Exercise prompt
Every line of the material below should be output exactly as written, with the images skipped.

Information provided
= = =

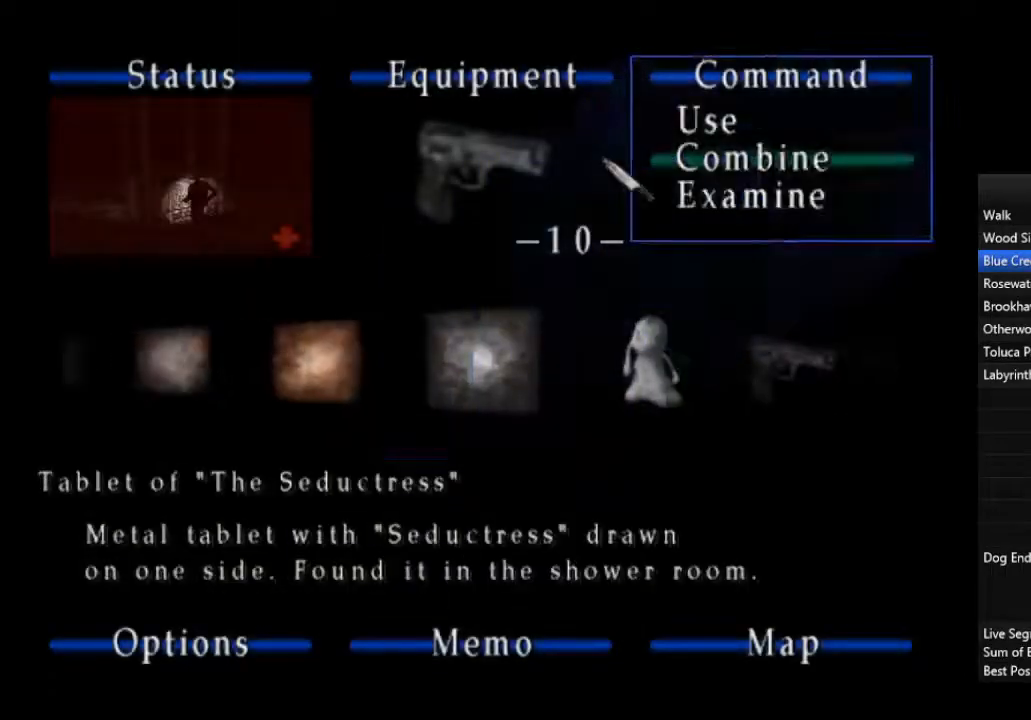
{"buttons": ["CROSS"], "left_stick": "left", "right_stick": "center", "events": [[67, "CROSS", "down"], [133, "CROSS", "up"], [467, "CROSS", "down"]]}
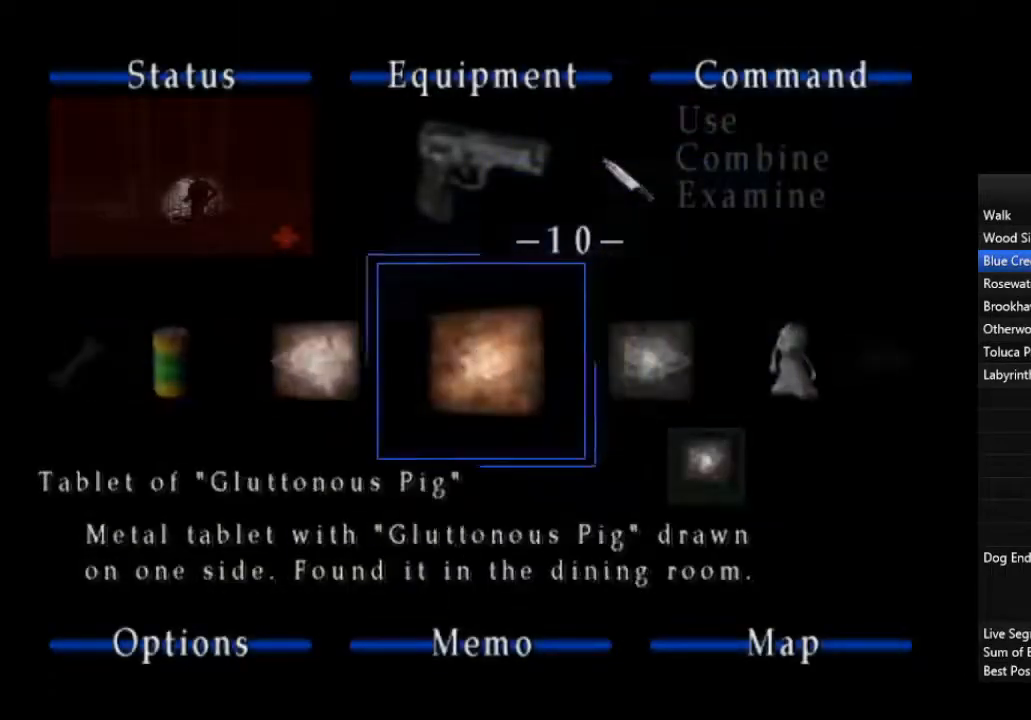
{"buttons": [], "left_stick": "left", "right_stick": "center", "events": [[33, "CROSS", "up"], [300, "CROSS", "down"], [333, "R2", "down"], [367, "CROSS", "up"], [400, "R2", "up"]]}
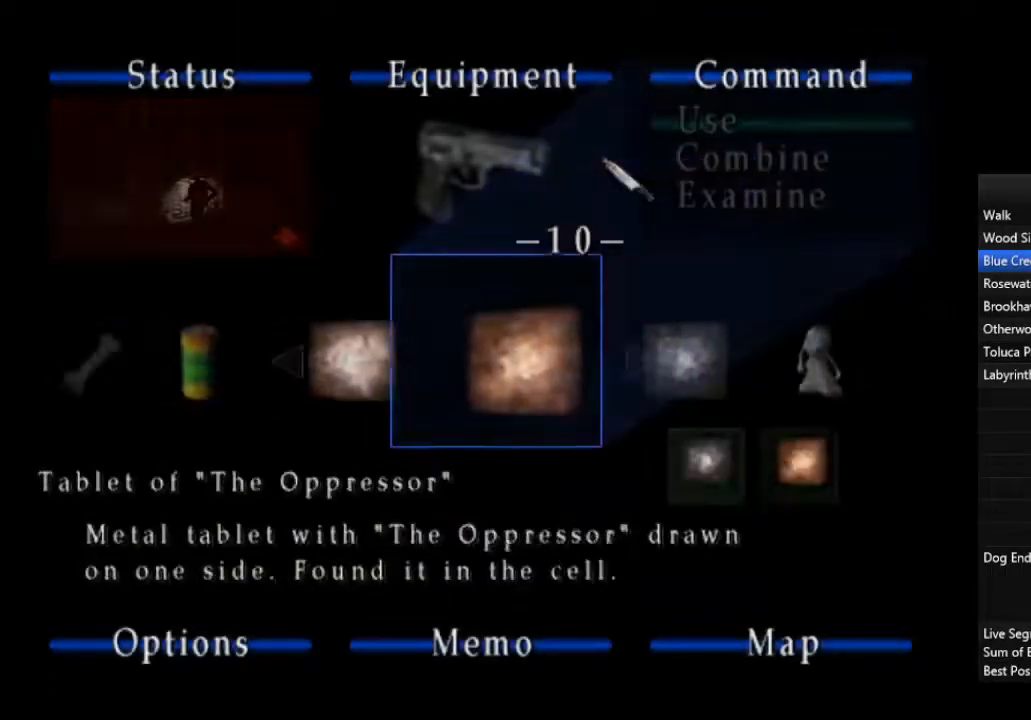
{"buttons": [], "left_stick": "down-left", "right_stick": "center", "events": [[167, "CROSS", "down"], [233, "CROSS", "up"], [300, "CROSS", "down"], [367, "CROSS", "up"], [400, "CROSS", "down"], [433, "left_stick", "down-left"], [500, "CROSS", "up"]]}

= = =

Your response
{"buttons": ["CROSS"], "left_stick": "left", "right_stick": "center", "events": [[67, "CROSS", "down"], [133, "CROSS", "up"], [467, "CROSS", "down"]]}
{"buttons": [], "left_stick": "left", "right_stick": "center", "events": [[33, "CROSS", "up"], [300, "CROSS", "down"], [333, "R2", "down"], [367, "CROSS", "up"], [400, "R2", "up"]]}
{"buttons": [], "left_stick": "down-left", "right_stick": "center", "events": [[167, "CROSS", "down"], [233, "CROSS", "up"], [300, "CROSS", "down"], [367, "CROSS", "up"], [400, "CROSS", "down"], [433, "left_stick", "down-left"], [500, "CROSS", "up"]]}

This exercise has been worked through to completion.